Collected data

----------

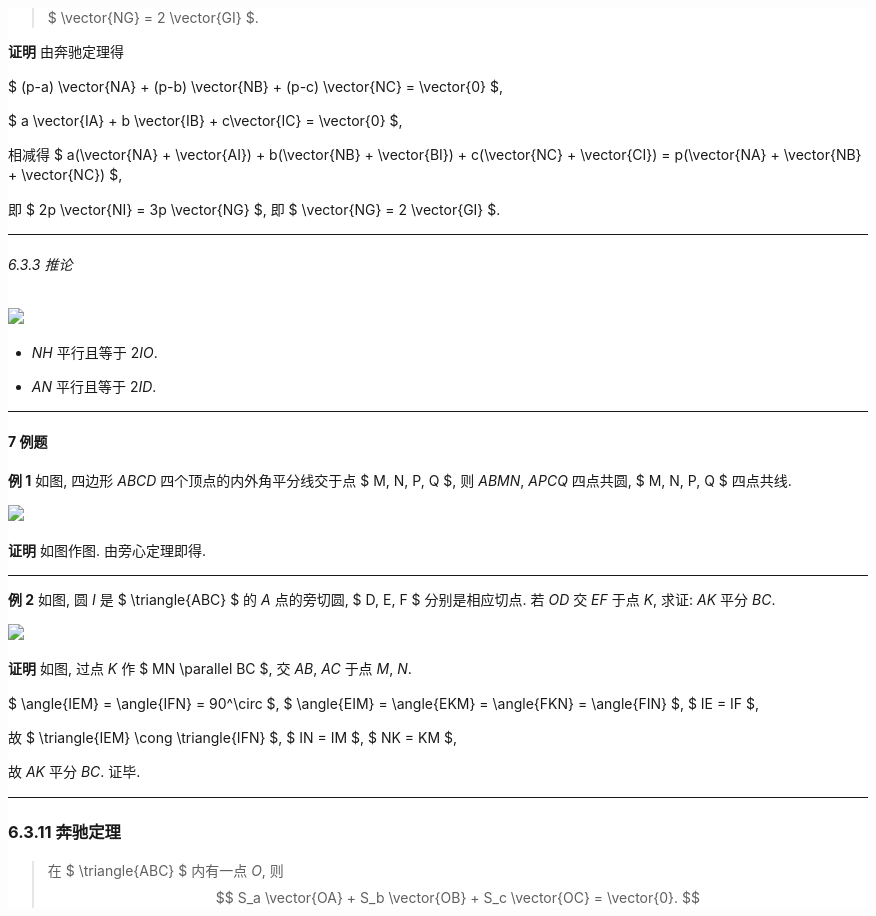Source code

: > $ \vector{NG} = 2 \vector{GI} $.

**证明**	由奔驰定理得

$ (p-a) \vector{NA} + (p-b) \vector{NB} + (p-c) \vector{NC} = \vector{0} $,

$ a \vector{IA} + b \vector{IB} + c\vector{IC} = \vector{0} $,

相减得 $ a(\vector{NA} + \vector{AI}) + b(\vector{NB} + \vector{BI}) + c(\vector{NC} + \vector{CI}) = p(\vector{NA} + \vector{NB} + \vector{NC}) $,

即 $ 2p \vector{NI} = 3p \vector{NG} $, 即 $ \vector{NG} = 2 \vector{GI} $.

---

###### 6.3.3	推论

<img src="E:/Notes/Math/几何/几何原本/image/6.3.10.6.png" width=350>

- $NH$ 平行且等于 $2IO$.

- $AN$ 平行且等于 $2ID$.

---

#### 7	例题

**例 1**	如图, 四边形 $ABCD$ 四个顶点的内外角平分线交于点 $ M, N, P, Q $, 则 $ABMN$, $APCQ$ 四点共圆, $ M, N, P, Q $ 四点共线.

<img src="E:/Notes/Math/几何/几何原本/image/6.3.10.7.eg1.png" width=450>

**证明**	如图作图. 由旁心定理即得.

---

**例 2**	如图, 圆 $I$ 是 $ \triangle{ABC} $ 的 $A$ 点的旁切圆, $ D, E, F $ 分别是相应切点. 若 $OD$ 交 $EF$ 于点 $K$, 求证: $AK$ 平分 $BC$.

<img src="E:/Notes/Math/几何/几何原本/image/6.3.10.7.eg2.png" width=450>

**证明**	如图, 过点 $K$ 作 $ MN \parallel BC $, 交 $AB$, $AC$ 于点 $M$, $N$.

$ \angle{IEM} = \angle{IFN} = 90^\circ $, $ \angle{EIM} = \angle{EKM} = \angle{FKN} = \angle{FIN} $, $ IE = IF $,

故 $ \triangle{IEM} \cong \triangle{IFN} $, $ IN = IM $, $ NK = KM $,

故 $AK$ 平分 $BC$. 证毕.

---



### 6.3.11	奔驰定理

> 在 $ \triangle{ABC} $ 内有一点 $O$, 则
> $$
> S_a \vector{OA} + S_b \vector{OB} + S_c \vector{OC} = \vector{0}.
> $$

----------

# Instructions for the task
Reproduce every line from the preceding data in which the word "width" can be found.

# Response box
<img src="E:/Notes/Math/几何/几何原本/image/6.3.10.6.png" width=350>
<img src="E:/Notes/Math/几何/几何原本/image/6.3.10.7.eg1.png" width=450>
<img src="E:/Notes/Math/几何/几何原本/image/6.3.10.7.eg2.png" width=450>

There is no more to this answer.